As I finished the book I concluded that unless they could be exploited to fulfill an agenda, no one cared about them – the women seeking abortions and the babies that died. I can’t think of words to describe the hypocrisy of the media, of the health department, of the nurses, and of all these civil right leaders who supposedly care about minorities and women. Where were they!? Where was I?

This book will stir your very soul, but it didn’t leave me in despair, something awakened in me. After the numbness wore off, the book motivated me to be informed about issues that matter to me. In an age of information, we must be careful what we read and see, but we must also be careful to seek out several sources when shaping our opinions. Ms. McElhinney does this. She actually reads from court transcripts, she quotes eye witnesses and gives her first hand account of her meeting with Gosnell.

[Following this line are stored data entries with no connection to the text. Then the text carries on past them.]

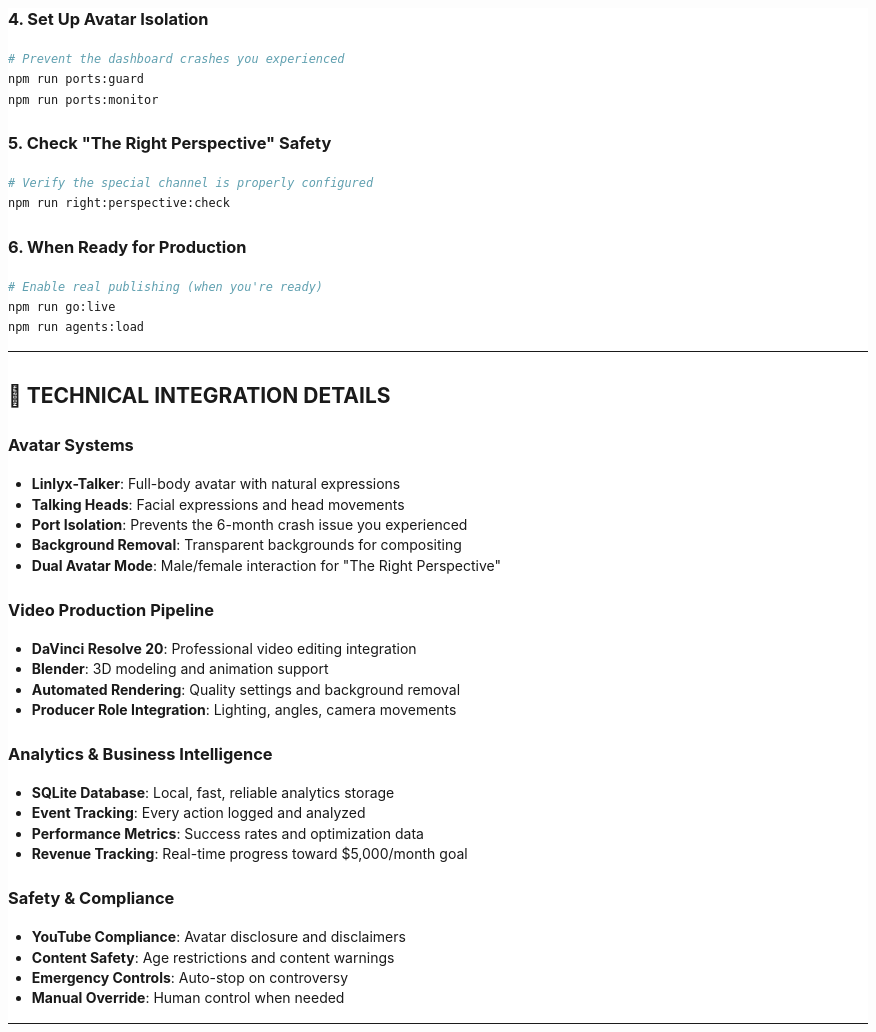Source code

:### **4. Set Up Avatar Isolation**
```bash
# Prevent the dashboard crashes you experienced
npm run ports:guard
npm run ports:monitor
```

### **5. Check "The Right Perspective" Safety**
```bash
# Verify the special channel is properly configured
npm run right:perspective:check
```

### **6. When Ready for Production**
```bash
# Enable real publishing (when you're ready)
npm run go:live
npm run agents:load
```

---

## 🔧 **TECHNICAL INTEGRATION DETAILS**

### **Avatar Systems**
- **Linlyx-Talker**: Full-body avatar with natural expressions
- **Talking Heads**: Facial expressions and head movements
- **Port Isolation**: Prevents the 6-month crash issue you experienced
- **Background Removal**: Transparent backgrounds for compositing
- **Dual Avatar Mode**: Male/female interaction for "The Right Perspective"

### **Video Production Pipeline**
- **DaVinci Resolve 20**: Professional video editing integration
- **Blender**: 3D modeling and animation support
- **Automated Rendering**: Quality settings and background removal
- **Producer Role Integration**: Lighting, angles, camera movements

### **Analytics & Business Intelligence**
- **SQLite Database**: Local, fast, reliable analytics storage
- **Event Tracking**: Every action logged and analyzed
- **Performance Metrics**: Success rates and optimization data
- **Revenue Tracking**: Real-time progress toward $5,000/month goal

### **Safety & Compliance**
- **YouTube Compliance**: Avatar disclosure and disclaimers
- **Content Safety**: Age restrictions and content warnings
- **Emergency Controls**: Auto-stop on controversy
- **Manual Override**: Human control when needed

---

She makes it clear that this isn’t a right or left issue. It’s not even a pro-life or pro-choice issue. Live babies were murdered and the world looked away because no one wants to violate a woman’s right to choose. I am not pro-choice at all, but if a woman is going to have an abortion, it should be safe, clean and provide her with ALL the information available to  her. That is the only way she can truly make any choice! How can anyone not agree with this? Two adult women of color died because of Gosnell’s malpractice and many more were treated in horrendous conditions by untrained staff. Some were minors and taken there against their will. And not one civil rights activist said a word! On the contrary, no one spoke out because they thought that is how abortion clinics must look in poor neighborhoods. What an outrage! They too looked away because no one truly cares about minorities unless it’s profitable to their agenda and/or pockets.

Recommendation: I recommend this book to everyone. It is not a pro-life or pro-choice book. It pro human dignity book.

To the Christian: We believe all humans are made in the image of God. All. Whether white, black, immigrant, poor or rich etc – all, carry with them the imprint of being created by a loving God. People, all people, should be treated with a dignity that is given to them by their Creator.This book is secular, but needs to be read by all Christians. Tim Challies has a great blog about this. With a warning that this book will outrage them, and open their eyes to a very cruel world, I would allow my teenage children to read this. They, most of all, need to know that the main stream media is out for their minds and is hoping to shape their opinions. The book is gory, it is frightening, and it is very heartbreaking, but so is the Holocaust and we don’t hesitate to teach this to our older children. This book sheds light at the depravity of man, but we cannot look away. We cannot hope that by ignoring what happens in these neighborhoods or in these clinics, that somehow they will go away. This happens every day, and we are commanded to go and be a light – no matter how small the light may be – in these dark recesses of human abasement.

I have come into the world as light, so that whoever believes in me may not remain in darkness. ~ John 12:46 

We cannot hide from this. We cannot ignore. Every night at 10:10 pm I pray for the children that undergo abortion, the mothers who abort them, the doctors who kill, and those who give their time and money to minister to those broken by these atrocities. Why do I pray at 10:10 pm? Because John 10:10 says – “The thief comes only to steal and kill and destroy; I have come that they may have life, and have it abundantly.” There’s nothing magical about the number, it’s just an alarm I set at that time to stop what I am doing and pray which pushes  me to not look away and do something.